Data listing ->
========================
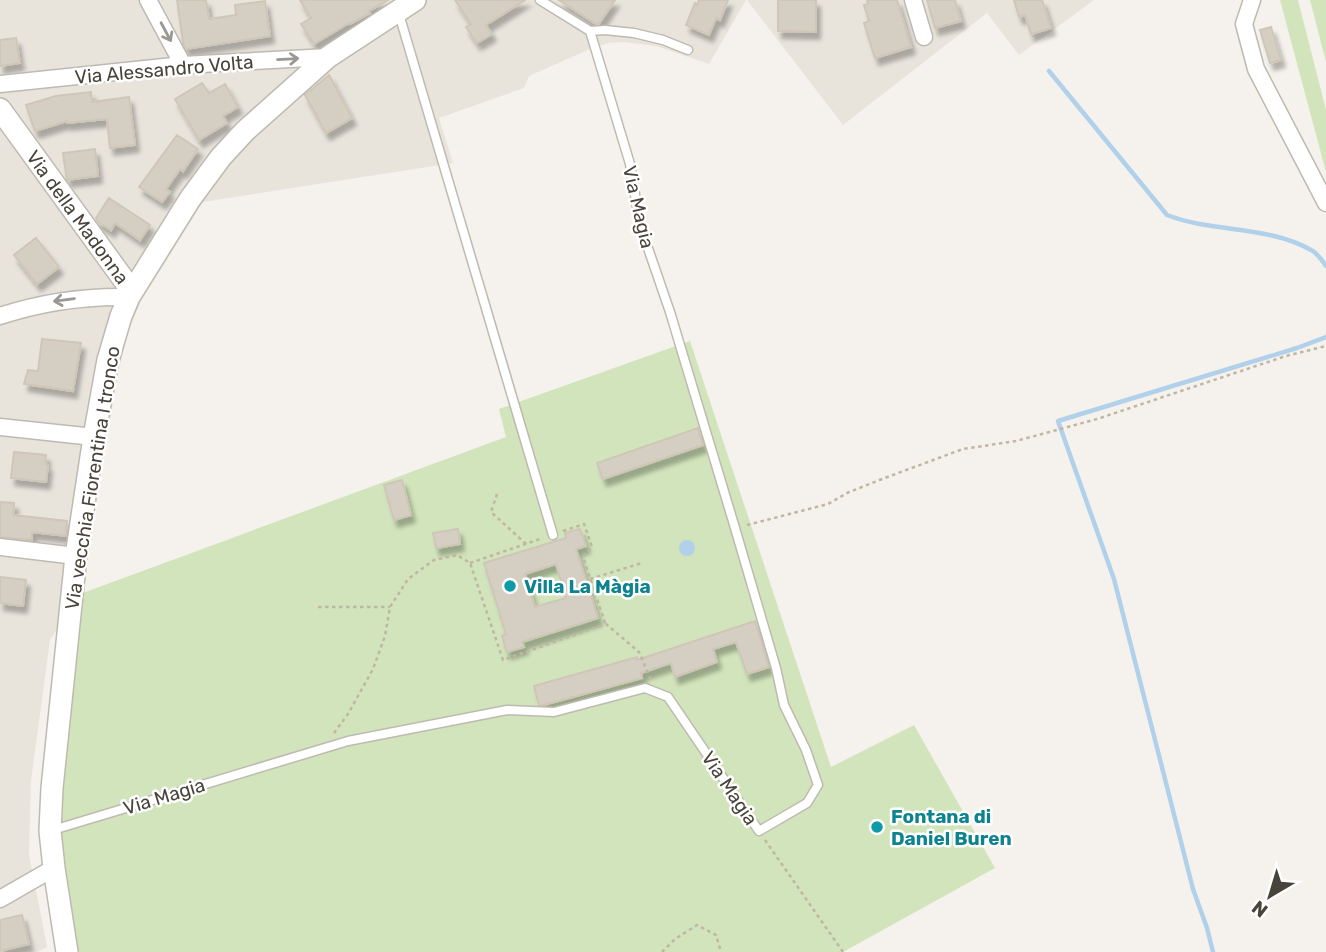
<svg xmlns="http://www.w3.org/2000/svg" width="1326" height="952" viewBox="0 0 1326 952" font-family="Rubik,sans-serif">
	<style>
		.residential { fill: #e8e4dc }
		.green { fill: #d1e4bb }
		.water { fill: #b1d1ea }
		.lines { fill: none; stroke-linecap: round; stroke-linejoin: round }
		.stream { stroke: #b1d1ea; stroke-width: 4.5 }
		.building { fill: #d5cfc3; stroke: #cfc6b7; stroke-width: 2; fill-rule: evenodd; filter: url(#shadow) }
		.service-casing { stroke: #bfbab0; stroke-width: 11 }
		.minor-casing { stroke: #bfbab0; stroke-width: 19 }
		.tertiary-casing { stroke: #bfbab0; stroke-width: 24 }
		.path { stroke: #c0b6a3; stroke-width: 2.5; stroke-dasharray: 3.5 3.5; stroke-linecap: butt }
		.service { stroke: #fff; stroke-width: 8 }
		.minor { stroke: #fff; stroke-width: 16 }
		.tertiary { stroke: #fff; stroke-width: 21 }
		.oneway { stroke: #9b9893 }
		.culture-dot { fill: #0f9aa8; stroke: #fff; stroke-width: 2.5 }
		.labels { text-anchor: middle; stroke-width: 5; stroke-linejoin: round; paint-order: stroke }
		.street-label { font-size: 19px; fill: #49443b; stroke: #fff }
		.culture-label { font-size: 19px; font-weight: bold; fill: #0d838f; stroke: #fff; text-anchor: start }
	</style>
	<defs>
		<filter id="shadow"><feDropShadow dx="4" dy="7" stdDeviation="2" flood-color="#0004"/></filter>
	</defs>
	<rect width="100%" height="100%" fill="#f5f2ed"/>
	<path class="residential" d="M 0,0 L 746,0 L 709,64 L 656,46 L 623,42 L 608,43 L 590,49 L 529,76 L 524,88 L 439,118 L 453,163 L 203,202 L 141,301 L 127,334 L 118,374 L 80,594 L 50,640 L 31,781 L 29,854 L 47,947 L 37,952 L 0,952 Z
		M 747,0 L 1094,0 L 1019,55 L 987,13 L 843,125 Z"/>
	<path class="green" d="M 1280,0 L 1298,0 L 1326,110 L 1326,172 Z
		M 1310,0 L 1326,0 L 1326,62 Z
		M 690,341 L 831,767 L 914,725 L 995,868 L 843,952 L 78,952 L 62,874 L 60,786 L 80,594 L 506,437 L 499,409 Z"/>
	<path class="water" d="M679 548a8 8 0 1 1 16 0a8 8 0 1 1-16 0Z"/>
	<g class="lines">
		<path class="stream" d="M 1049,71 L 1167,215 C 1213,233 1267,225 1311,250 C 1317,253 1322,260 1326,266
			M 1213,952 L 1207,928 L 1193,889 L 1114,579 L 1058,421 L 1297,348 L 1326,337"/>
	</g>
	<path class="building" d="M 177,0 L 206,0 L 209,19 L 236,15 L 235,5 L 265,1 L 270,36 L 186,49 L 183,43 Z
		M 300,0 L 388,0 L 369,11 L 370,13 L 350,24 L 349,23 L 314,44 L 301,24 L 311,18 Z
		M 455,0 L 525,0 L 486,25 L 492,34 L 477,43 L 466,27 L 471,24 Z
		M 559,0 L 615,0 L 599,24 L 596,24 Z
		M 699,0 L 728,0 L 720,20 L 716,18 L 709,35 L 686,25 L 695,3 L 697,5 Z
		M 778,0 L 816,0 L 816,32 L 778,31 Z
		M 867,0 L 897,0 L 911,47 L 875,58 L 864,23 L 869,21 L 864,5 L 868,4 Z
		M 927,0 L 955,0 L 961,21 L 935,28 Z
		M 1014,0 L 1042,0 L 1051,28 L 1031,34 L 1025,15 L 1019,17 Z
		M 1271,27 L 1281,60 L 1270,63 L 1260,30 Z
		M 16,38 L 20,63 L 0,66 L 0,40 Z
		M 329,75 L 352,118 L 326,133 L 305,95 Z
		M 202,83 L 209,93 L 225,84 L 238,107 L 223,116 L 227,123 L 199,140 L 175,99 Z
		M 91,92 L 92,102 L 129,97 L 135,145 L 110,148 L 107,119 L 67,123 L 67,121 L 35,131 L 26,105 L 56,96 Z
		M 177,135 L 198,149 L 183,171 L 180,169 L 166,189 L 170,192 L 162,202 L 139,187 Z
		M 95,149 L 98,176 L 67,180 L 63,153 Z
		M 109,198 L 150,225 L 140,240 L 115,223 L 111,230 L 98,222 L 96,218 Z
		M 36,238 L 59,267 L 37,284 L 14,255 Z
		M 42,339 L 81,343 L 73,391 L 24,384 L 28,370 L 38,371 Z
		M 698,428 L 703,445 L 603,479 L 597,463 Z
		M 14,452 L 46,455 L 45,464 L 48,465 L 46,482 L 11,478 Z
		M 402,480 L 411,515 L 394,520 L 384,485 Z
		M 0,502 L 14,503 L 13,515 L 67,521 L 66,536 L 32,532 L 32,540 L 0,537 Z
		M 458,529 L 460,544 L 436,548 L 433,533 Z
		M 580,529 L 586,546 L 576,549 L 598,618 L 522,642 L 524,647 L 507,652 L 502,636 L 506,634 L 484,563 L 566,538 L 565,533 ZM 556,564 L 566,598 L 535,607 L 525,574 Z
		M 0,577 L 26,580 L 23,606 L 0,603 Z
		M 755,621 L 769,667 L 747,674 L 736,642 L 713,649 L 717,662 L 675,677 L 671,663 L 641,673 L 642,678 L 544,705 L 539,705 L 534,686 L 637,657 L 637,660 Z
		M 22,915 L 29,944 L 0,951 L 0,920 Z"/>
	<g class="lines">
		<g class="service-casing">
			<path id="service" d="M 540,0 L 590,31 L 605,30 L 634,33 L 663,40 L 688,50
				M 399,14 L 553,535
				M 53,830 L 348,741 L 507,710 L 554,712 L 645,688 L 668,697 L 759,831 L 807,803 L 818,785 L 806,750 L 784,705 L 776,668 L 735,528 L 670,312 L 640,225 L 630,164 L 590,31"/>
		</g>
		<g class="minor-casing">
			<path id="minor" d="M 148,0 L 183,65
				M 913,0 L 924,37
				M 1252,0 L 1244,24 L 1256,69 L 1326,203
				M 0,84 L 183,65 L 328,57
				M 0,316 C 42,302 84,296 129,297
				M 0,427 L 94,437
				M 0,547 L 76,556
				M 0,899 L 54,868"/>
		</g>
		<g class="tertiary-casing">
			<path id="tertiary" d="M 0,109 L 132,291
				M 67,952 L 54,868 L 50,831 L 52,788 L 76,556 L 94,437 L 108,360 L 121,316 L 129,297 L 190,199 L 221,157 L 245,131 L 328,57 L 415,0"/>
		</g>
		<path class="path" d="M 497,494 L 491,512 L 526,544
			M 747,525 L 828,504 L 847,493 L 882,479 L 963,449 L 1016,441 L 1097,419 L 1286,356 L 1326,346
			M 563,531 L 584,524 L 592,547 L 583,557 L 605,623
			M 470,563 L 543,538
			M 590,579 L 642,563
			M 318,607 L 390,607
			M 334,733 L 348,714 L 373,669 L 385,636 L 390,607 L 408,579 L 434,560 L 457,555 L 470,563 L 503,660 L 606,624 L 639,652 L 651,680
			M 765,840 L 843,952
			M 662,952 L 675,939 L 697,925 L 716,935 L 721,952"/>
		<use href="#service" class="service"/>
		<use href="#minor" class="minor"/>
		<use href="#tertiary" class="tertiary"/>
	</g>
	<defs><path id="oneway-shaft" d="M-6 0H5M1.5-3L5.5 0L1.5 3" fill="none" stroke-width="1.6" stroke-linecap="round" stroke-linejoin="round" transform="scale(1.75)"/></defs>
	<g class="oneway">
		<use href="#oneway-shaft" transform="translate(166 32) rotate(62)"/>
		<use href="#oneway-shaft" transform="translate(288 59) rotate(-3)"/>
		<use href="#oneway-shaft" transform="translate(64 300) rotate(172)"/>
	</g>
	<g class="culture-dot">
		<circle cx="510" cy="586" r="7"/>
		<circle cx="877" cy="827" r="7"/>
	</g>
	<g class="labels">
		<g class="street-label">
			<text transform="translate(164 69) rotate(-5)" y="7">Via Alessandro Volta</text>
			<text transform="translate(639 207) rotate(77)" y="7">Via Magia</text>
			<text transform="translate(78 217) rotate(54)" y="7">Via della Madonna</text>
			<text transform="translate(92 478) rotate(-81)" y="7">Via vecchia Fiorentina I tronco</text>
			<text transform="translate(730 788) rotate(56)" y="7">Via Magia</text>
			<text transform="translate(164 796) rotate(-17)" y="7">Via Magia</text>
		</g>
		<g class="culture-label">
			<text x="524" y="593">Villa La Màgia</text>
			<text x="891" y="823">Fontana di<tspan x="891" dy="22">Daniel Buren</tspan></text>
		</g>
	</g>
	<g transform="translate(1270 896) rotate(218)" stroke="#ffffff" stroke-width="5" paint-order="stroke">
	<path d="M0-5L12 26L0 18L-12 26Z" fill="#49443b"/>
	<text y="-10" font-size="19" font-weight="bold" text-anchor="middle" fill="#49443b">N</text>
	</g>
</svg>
========================
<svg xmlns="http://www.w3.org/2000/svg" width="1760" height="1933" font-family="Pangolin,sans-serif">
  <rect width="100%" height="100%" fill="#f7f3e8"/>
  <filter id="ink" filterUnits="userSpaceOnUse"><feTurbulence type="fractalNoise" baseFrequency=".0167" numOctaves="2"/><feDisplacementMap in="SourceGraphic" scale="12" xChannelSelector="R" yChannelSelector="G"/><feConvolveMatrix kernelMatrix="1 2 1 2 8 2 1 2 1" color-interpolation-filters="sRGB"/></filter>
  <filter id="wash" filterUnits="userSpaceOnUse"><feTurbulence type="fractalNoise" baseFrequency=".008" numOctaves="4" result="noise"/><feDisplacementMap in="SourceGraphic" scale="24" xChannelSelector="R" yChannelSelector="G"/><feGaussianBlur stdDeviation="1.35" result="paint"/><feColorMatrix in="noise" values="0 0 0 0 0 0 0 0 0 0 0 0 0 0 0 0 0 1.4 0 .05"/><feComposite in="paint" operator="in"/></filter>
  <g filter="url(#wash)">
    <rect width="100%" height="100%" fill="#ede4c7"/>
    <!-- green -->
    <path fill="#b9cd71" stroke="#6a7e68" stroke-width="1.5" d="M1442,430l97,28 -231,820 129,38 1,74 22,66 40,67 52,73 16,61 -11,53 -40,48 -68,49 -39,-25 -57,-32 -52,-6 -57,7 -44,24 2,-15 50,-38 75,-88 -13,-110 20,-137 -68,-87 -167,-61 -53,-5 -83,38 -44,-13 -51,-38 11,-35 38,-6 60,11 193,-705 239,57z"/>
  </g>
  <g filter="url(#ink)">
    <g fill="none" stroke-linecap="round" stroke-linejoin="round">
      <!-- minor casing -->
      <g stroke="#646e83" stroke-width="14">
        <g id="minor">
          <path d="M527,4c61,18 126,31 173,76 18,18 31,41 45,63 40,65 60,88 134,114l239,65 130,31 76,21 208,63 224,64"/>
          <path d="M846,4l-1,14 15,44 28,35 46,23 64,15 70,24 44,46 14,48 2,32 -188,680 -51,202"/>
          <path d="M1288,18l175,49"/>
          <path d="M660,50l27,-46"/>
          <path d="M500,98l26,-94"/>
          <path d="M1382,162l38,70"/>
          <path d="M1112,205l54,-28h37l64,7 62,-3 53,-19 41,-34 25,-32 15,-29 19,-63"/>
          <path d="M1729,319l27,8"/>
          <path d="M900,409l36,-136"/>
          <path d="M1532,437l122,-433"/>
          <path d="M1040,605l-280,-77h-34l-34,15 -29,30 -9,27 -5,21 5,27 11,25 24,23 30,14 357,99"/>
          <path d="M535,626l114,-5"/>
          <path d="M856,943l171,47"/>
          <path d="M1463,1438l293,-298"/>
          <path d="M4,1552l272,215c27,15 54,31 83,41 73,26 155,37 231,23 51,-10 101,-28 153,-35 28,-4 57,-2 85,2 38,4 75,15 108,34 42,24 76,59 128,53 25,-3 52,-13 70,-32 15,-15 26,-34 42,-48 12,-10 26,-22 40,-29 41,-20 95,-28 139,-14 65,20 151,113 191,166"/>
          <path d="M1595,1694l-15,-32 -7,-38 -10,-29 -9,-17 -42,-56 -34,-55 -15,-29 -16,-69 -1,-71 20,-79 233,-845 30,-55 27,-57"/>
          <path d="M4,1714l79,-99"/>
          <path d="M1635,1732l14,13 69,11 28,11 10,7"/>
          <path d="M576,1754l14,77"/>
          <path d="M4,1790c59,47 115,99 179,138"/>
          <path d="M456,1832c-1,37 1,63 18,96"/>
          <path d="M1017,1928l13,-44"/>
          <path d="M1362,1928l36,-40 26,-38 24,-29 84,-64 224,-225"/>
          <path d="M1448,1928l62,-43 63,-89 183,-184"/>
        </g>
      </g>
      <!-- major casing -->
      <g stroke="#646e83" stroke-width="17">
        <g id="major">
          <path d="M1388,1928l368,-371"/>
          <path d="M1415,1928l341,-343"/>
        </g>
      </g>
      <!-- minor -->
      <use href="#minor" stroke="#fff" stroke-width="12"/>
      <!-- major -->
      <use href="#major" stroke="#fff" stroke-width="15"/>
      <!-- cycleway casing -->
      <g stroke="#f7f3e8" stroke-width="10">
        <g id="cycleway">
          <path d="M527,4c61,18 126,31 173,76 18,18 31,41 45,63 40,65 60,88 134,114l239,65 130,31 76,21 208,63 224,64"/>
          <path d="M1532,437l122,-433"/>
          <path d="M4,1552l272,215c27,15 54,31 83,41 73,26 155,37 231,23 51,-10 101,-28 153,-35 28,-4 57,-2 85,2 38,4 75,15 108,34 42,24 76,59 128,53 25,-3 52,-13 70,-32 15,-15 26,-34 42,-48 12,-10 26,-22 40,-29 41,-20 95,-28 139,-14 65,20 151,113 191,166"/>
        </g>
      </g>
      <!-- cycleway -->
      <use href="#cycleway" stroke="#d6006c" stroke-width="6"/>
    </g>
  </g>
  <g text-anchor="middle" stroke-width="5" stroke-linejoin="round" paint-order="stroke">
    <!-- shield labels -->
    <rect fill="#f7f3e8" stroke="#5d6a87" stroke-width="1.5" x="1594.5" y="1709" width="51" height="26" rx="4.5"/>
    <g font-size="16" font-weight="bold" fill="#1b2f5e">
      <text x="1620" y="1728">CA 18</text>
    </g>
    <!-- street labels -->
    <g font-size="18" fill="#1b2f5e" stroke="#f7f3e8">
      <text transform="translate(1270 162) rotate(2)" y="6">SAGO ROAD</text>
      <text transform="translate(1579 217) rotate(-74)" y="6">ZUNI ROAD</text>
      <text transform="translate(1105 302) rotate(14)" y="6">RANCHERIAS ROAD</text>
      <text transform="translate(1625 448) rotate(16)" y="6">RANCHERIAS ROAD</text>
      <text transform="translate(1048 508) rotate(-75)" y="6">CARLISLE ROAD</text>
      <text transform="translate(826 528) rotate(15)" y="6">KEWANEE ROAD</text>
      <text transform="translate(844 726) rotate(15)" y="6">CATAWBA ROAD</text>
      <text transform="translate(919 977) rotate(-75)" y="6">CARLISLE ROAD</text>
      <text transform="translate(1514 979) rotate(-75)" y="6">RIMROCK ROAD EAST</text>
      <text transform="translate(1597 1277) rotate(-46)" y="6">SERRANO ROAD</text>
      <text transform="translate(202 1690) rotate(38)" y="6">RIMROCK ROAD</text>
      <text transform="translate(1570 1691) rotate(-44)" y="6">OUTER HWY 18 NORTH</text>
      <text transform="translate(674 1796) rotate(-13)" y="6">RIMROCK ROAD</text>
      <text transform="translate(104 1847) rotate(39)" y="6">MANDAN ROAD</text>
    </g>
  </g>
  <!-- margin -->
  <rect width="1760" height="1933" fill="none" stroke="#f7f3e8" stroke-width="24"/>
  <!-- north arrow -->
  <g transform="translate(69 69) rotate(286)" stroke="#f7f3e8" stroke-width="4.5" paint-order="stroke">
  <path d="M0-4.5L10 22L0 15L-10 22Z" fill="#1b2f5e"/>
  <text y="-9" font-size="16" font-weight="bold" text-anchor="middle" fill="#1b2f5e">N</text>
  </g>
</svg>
========================
About this exercise -> Find the line with "#bfbab0; stroke-width: 24" in the material above. Reproduce it and each line after it up to and including the line with "M 778,0 L 816,0 L 816,32 L 778,31 Z".

Your solution ->
		.tertiary-casing { stroke: #bfbab0; stroke-width: 24 }
		.path { stroke: #c0b6a3; stroke-width: 2.5; stroke-dasharray: 3.5 3.5; stroke-linecap: butt }
		.service { stroke: #fff; stroke-width: 8 }
		.minor { stroke: #fff; stroke-width: 16 }
		.tertiary { stroke: #fff; stroke-width: 21 }
		.oneway { stroke: #9b9893 }
		.culture-dot { fill: #0f9aa8; stroke: #fff; stroke-width: 2.5 }
		.labels { text-anchor: middle; stroke-width: 5; stroke-linejoin: round; paint-order: stroke }
		.street-label { font-size: 19px; fill: #49443b; stroke: #fff }
		.culture-label { font-size: 19px; font-weight: bold; fill: #0d838f; stroke: #fff; text-anchor: start }
	</style>
	<defs>
		<filter id="shadow"><feDropShadow dx="4" dy="7" stdDeviation="2" flood-color="#0004"/></filter>
	</defs>
	<rect width="100%" height="100%" fill="#f5f2ed"/>
	<path class="residential" d="M 0,0 L 746,0 L 709,64 L 656,46 L 623,42 L 608,43 L 590,49 L 529,76 L 524,88 L 439,118 L 453,163 L 203,202 L 141,301 L 127,334 L 118,374 L 80,594 L 50,640 L 31,781 L 29,854 L 47,947 L 37,952 L 0,952 Z
		M 747,0 L 1094,0 L 1019,55 L 987,13 L 843,125 Z"/>
	<path class="green" d="M 1280,0 L 1298,0 L 1326,110 L 1326,172 Z
		M 1310,0 L 1326,0 L 1326,62 Z
		M 690,341 L 831,767 L 914,725 L 995,868 L 843,952 L 78,952 L 62,874 L 60,786 L 80,594 L 506,437 L 499,409 Z"/>
	<path class="water" d="M679 548a8 8 0 1 1 16 0a8 8 0 1 1-16 0Z"/>
	<g class="lines">
		<path class="stream" d="M 1049,71 L 1167,215 C 1213,233 1267,225 1311,250 C 1317,253 1322,260 1326,266
			M 1213,952 L 1207,928 L 1193,889 L 1114,579 L 1058,421 L 1297,348 L 1326,337"/>
	</g>
	<path class="building" d="M 177,0 L 206,0 L 209,19 L 236,15 L 235,5 L 265,1 L 270,36 L 186,49 L 183,43 Z
		M 300,0 L 388,0 L 369,11 L 370,13 L 350,24 L 349,23 L 314,44 L 301,24 L 311,18 Z
		M 455,0 L 525,0 L 486,25 L 492,34 L 477,43 L 466,27 L 471,24 Z
		M 559,0 L 615,0 L 599,24 L 596,24 Z
		M 699,0 L 728,0 L 720,20 L 716,18 L 709,35 L 686,25 L 695,3 L 697,5 Z
		M 778,0 L 816,0 L 816,32 L 778,31 Z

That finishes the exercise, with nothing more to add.